- _PROBLEM TO SOLVE_
Reproduce all records verbatim.

- _DATA SUPPLIED_
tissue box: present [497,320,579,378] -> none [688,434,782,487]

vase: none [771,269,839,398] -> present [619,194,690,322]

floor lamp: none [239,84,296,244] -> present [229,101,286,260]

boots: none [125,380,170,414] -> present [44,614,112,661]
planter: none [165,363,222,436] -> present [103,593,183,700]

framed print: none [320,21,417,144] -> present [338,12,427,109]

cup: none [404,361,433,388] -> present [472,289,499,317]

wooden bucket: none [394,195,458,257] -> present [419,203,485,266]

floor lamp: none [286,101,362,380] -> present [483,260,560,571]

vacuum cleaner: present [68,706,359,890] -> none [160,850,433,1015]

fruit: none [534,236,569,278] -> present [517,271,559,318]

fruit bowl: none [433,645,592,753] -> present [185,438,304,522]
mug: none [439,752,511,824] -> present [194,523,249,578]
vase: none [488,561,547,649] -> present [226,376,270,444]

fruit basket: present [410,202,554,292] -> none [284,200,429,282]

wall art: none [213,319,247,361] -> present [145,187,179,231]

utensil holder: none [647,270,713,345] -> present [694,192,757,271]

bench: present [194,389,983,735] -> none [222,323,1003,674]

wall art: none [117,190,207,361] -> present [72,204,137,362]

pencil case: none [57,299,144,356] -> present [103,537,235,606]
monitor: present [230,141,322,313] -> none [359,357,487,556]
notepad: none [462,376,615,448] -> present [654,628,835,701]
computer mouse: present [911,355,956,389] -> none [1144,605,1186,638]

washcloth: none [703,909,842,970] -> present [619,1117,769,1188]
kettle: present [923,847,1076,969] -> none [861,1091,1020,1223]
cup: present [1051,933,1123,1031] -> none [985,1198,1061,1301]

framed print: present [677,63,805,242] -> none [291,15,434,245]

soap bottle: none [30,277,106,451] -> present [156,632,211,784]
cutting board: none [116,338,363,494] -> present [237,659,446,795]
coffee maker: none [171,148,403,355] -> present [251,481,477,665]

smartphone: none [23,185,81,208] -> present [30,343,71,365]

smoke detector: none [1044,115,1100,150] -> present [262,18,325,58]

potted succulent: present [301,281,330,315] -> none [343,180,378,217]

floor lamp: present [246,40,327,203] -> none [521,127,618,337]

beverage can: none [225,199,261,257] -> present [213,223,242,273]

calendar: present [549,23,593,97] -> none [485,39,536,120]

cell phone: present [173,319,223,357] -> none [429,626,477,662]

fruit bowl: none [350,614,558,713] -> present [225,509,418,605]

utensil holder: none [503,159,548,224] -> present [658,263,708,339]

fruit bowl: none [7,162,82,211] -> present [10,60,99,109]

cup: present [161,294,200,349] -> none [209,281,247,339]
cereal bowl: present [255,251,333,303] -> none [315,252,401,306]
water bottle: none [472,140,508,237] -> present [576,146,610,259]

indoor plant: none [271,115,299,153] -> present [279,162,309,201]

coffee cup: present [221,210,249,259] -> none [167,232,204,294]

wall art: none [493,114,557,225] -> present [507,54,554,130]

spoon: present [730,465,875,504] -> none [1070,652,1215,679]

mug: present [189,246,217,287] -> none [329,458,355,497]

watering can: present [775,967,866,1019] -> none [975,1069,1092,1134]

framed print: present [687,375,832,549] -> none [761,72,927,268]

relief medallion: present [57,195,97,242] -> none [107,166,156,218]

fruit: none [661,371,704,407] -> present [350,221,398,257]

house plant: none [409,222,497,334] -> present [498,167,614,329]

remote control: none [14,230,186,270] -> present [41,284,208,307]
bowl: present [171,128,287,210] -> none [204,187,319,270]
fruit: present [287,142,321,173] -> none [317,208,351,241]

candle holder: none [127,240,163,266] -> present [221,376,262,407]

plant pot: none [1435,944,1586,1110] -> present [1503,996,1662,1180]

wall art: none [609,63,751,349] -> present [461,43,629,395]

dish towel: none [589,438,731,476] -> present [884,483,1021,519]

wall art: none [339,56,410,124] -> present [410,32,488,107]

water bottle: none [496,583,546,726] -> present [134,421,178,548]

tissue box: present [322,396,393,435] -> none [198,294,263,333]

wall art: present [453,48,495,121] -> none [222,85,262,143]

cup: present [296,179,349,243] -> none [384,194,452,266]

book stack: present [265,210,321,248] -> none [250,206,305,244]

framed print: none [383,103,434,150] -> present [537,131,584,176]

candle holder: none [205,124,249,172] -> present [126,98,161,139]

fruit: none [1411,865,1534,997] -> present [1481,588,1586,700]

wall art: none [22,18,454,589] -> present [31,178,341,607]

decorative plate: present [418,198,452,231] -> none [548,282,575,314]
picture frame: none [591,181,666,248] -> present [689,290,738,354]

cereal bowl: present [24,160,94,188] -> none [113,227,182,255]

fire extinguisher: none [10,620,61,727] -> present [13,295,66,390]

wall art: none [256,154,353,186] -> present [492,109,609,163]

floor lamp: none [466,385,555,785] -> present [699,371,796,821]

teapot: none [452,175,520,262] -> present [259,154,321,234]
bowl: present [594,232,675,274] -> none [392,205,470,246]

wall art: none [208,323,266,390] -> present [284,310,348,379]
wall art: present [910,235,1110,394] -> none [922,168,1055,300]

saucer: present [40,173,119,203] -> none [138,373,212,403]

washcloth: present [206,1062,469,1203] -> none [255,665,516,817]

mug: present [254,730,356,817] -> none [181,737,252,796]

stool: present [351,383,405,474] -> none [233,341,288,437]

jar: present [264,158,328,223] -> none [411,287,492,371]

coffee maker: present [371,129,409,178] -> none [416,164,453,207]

- _YOUR SOLUTION_
tissue box: present [497,320,579,378] -> none [688,434,782,487]

vase: none [771,269,839,398] -> present [619,194,690,322]

floor lamp: none [239,84,296,244] -> present [229,101,286,260]

boots: none [125,380,170,414] -> present [44,614,112,661]
planter: none [165,363,222,436] -> present [103,593,183,700]

framed print: none [320,21,417,144] -> present [338,12,427,109]

cup: none [404,361,433,388] -> present [472,289,499,317]

wooden bucket: none [394,195,458,257] -> present [419,203,485,266]

floor lamp: none [286,101,362,380] -> present [483,260,560,571]

vacuum cleaner: present [68,706,359,890] -> none [160,850,433,1015]

fruit: none [534,236,569,278] -> present [517,271,559,318]

fruit bowl: none [433,645,592,753] -> present [185,438,304,522]
mug: none [439,752,511,824] -> present [194,523,249,578]
vase: none [488,561,547,649] -> present [226,376,270,444]

fruit basket: present [410,202,554,292] -> none [284,200,429,282]

wall art: none [213,319,247,361] -> present [145,187,179,231]

utensil holder: none [647,270,713,345] -> present [694,192,757,271]

bench: present [194,389,983,735] -> none [222,323,1003,674]

wall art: none [117,190,207,361] -> present [72,204,137,362]

pencil case: none [57,299,144,356] -> present [103,537,235,606]
monitor: present [230,141,322,313] -> none [359,357,487,556]
notepad: none [462,376,615,448] -> present [654,628,835,701]
computer mouse: present [911,355,956,389] -> none [1144,605,1186,638]

washcloth: none [703,909,842,970] -> present [619,1117,769,1188]
kettle: present [923,847,1076,969] -> none [861,1091,1020,1223]
cup: present [1051,933,1123,1031] -> none [985,1198,1061,1301]

framed print: present [677,63,805,242] -> none [291,15,434,245]

soap bottle: none [30,277,106,451] -> present [156,632,211,784]
cutting board: none [116,338,363,494] -> present [237,659,446,795]
coffee maker: none [171,148,403,355] -> present [251,481,477,665]

smartphone: none [23,185,81,208] -> present [30,343,71,365]

smoke detector: none [1044,115,1100,150] -> present [262,18,325,58]

potted succulent: present [301,281,330,315] -> none [343,180,378,217]

floor lamp: present [246,40,327,203] -> none [521,127,618,337]

beverage can: none [225,199,261,257] -> present [213,223,242,273]

calendar: present [549,23,593,97] -> none [485,39,536,120]

cell phone: present [173,319,223,357] -> none [429,626,477,662]

fruit bowl: none [350,614,558,713] -> present [225,509,418,605]

utensil holder: none [503,159,548,224] -> present [658,263,708,339]

fruit bowl: none [7,162,82,211] -> present [10,60,99,109]

cup: present [161,294,200,349] -> none [209,281,247,339]
cereal bowl: present [255,251,333,303] -> none [315,252,401,306]
water bottle: none [472,140,508,237] -> present [576,146,610,259]

indoor plant: none [271,115,299,153] -> present [279,162,309,201]

coffee cup: present [221,210,249,259] -> none [167,232,204,294]

wall art: none [493,114,557,225] -> present [507,54,554,130]

spoon: present [730,465,875,504] -> none [1070,652,1215,679]

mug: present [189,246,217,287] -> none [329,458,355,497]

watering can: present [775,967,866,1019] -> none [975,1069,1092,1134]

framed print: present [687,375,832,549] -> none [761,72,927,268]

relief medallion: present [57,195,97,242] -> none [107,166,156,218]

fruit: none [661,371,704,407] -> present [350,221,398,257]

house plant: none [409,222,497,334] -> present [498,167,614,329]

remote control: none [14,230,186,270] -> present [41,284,208,307]
bowl: present [171,128,287,210] -> none [204,187,319,270]
fruit: present [287,142,321,173] -> none [317,208,351,241]

candle holder: none [127,240,163,266] -> present [221,376,262,407]

plant pot: none [1435,944,1586,1110] -> present [1503,996,1662,1180]

wall art: none [609,63,751,349] -> present [461,43,629,395]

dish towel: none [589,438,731,476] -> present [884,483,1021,519]

wall art: none [339,56,410,124] -> present [410,32,488,107]

water bottle: none [496,583,546,726] -> present [134,421,178,548]

tissue box: present [322,396,393,435] -> none [198,294,263,333]

wall art: present [453,48,495,121] -> none [222,85,262,143]

cup: present [296,179,349,243] -> none [384,194,452,266]

book stack: present [265,210,321,248] -> none [250,206,305,244]

framed print: none [383,103,434,150] -> present [537,131,584,176]

candle holder: none [205,124,249,172] -> present [126,98,161,139]

fruit: none [1411,865,1534,997] -> present [1481,588,1586,700]

wall art: none [22,18,454,589] -> present [31,178,341,607]

decorative plate: present [418,198,452,231] -> none [548,282,575,314]
picture frame: none [591,181,666,248] -> present [689,290,738,354]

cereal bowl: present [24,160,94,188] -> none [113,227,182,255]

fire extinguisher: none [10,620,61,727] -> present [13,295,66,390]

wall art: none [256,154,353,186] -> present [492,109,609,163]

floor lamp: none [466,385,555,785] -> present [699,371,796,821]

teapot: none [452,175,520,262] -> present [259,154,321,234]
bowl: present [594,232,675,274] -> none [392,205,470,246]

wall art: none [208,323,266,390] -> present [284,310,348,379]
wall art: present [910,235,1110,394] -> none [922,168,1055,300]

saucer: present [40,173,119,203] -> none [138,373,212,403]

washcloth: present [206,1062,469,1203] -> none [255,665,516,817]

mug: present [254,730,356,817] -> none [181,737,252,796]

stool: present [351,383,405,474] -> none [233,341,288,437]

jar: present [264,158,328,223] -> none [411,287,492,371]

coffee maker: present [371,129,409,178] -> none [416,164,453,207]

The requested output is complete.